Richard Miller recently completed a doctorate in theology at Boston College and will begin teaching theology at Creighton University, Omaha, Neb., this fall. It was at his son’s baptism party in 2002 that the idea of the seminar arose in discussion with his son’s grandparents; godfather, Fr. Michael Himes; and baptizer, Jesuit Fr. Michael Buckley.

Richard Miller told NCR that the seminars are grounded in a study of church history and historical theology.

“Studying history,” he said, “brings the recognition that there have been changes, development in the church.” Understanding that, he said, prevents one from taking one point along the line of development and making it an absolute.

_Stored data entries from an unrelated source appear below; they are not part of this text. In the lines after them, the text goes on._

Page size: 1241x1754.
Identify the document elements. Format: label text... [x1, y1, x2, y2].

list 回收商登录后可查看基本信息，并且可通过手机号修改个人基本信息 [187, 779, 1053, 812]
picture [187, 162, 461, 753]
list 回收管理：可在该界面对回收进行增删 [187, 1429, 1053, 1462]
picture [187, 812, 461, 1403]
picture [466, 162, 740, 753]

Dick Miller, Richard’s father, drew an example from his profession, trial lawyer. “The law has changed significantly because of science and technology,” he said. The church and how people live their faith have changed for the same reasons.

“We’re in a society and culture that is changing, which is why you’ve got to keep educating people,” he said.

The seminars have drawn on well-known Catholic thinkers. This year’s seminar on spirituality featured presentations by Boston College theologians, Buckley, Himes, Colleen Griffith and Mary Ann Hinsdale, as well as from Franciscan Fr. Kenan Osborne of the Graduate Theological Union in Berkeley, Calif., and Msgr. John Strynkowski, rector of St. James Cathedral of Brooklyn.

The 2004 seminar on lay ministry included Sacred Heart Sr. Carolyn Osiek, Francine Cardman and Dominican Fr. Thomas F. O’Meara. By coincidence, the National Association of Lay Ministry’s annual convention was the same weekend and in Kansas City. The association’s organizers opened their schedule so their members could attend the seminar.

Another unique aspect of the series is that from the beginning it was embraced and promoted by Bishop Raymond Boland, who until May was the bishop of the Kansas City-St. Joseph, Mo., diocese.

Dick Miller called Boland’s support of the seminar series “courageous.” The bishop recognizes the value of a forum where adult Catholics can see how Catholic theology applies to real world issues, he said. “He understands the importance of trusting the people and educating the people in their faith.”

He said that Boland has attended every session of each seminar and has sent the papers and audio CDs produced from the seminars to all the bishops in the United States.

Dick Miller said, “The bishop told me once, ‘I had to be there or people will think that I don’t care about it or that I don’t know about it.’ ”

Between sessions June 4, the hallways and cafeteria buzzed with speculation about whether the seminars would continue, since Boland has retired. The speculation was quashed when, near the end of the day, the emcee asked everyone in the audience to reserve the first Saturday in June 2006. “These seminars will continue,” she said.